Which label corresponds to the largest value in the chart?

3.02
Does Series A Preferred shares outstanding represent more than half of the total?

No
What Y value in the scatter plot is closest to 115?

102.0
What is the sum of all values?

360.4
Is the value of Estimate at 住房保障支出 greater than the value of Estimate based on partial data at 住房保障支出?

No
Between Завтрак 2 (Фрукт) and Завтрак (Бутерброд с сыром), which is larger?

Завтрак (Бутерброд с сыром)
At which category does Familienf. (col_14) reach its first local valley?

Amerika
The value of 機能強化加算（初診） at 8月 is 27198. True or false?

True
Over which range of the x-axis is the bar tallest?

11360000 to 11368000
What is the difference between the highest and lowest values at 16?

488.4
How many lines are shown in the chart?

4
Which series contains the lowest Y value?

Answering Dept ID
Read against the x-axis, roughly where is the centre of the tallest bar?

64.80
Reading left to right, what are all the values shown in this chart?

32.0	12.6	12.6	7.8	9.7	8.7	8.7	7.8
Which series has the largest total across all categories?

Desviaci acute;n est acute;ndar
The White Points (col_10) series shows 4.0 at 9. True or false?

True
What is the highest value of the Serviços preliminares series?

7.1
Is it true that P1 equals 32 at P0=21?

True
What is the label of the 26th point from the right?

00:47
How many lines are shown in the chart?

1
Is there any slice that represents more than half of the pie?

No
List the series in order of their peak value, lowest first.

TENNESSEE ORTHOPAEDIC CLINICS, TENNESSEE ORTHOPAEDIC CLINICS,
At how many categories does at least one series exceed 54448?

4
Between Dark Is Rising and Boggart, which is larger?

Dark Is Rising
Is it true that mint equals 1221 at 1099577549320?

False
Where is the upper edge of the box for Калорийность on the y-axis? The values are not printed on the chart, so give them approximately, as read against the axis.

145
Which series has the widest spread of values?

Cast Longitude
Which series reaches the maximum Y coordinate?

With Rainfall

□ □ □ □ □ □ □

▶ _Required action_:
Print the entire listing above again, line for line, without altering any character.

▶ _Response box_:
Which label corresponds to the largest value in the chart?

3.02
Does Series A Preferred shares outstanding represent more than half of the total?

No
What Y value in the scatter plot is closest to 115?

102.0
What is the sum of all values?

360.4
Is the value of Estimate at 住房保障支出 greater than the value of Estimate based on partial data at 住房保障支出?

No
Between Завтрак 2 (Фрукт) and Завтрак (Бутерброд с сыром), which is larger?

Завтрак (Бутерброд с сыром)
At which category does Familienf. (col_14) reach its first local valley?

Amerika
The value of 機能強化加算（初診） at 8月 is 27198. True or false?

True
Over which range of the x-axis is the bar tallest?

11360000 to 11368000
What is the difference between the highest and lowest values at 16?

488.4
How many lines are shown in the chart?

4
Which series contains the lowest Y value?

Answering Dept ID
Read against the x-axis, roughly where is the centre of the tallest bar?

64.80
Reading left to right, what are all the values shown in this chart?

32.0	12.6	12.6	7.8	9.7	8.7	8.7	7.8
Which series has the largest total across all categories?

Desviaci acute;n est acute;ndar
The White Points (col_10) series shows 4.0 at 9. True or false?

True
What is the highest value of the Serviços preliminares series?

7.1
Is it true that P1 equals 32 at P0=21?

True
What is the label of the 26th point from the right?

00:47
How many lines are shown in the chart?

1
Is there any slice that represents more than half of the pie?

No
List the series in order of their peak value, lowest first.

TENNESSEE ORTHOPAEDIC CLINICS, TENNESSEE ORTHOPAEDIC CLINICS,
At how many categories does at least one series exceed 54448?

4
Between Dark Is Rising and Boggart, which is larger?

Dark Is Rising
Is it true that mint equals 1221 at 1099577549320?

False
Where is the upper edge of the box for Калорийность on the y-axis? The values are not printed on the chart, so give them approximately, as read against the axis.

145
Which series has the widest spread of values?

Cast Longitude
Which series reaches the maximum Y coordinate?

With Rainfall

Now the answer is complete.